### WRITTEN TASK
What lines below contain the string "parámetro"? List them all.
** RECORDS TO PROCESS follows **
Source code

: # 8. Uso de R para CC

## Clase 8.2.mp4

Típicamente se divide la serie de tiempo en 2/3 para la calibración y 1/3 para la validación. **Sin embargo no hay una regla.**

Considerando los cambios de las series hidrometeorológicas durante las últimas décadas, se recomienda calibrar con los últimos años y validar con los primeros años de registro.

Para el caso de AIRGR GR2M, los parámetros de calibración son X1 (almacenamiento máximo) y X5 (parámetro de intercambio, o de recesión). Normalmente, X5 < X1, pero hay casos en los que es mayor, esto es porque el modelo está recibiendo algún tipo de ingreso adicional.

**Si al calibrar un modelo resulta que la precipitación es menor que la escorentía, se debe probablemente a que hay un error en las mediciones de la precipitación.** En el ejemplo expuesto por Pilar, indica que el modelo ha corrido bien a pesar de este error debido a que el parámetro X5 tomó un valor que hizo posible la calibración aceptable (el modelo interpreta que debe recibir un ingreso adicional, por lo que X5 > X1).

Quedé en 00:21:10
** End of RECORDS TO PROCESS **
### WORKED SOLUTION
Para el caso de AIRGR GR2M, los parámetros de calibración son X1 (almacenamiento máximo) y X5 (parámetro de intercambio, o de recesión). Normalmente, X5 < X1, pero hay casos en los que es mayor, esto es porque el modelo está recibiendo algún tipo de ingreso adicional.
**Si al calibrar un modelo resulta que la precipitación es menor que la escorentía, se debe probablemente a que hay un error en las mediciones de la precipitación.** En el ejemplo expuesto por Pilar, indica que el modelo ha corrido bien a pesar de este error debido a que el parámetro X5 tomó un valor que hizo posible la calibración aceptable (el modelo interpreta que debe recibir un ingreso adicional, por lo que X5 > X1).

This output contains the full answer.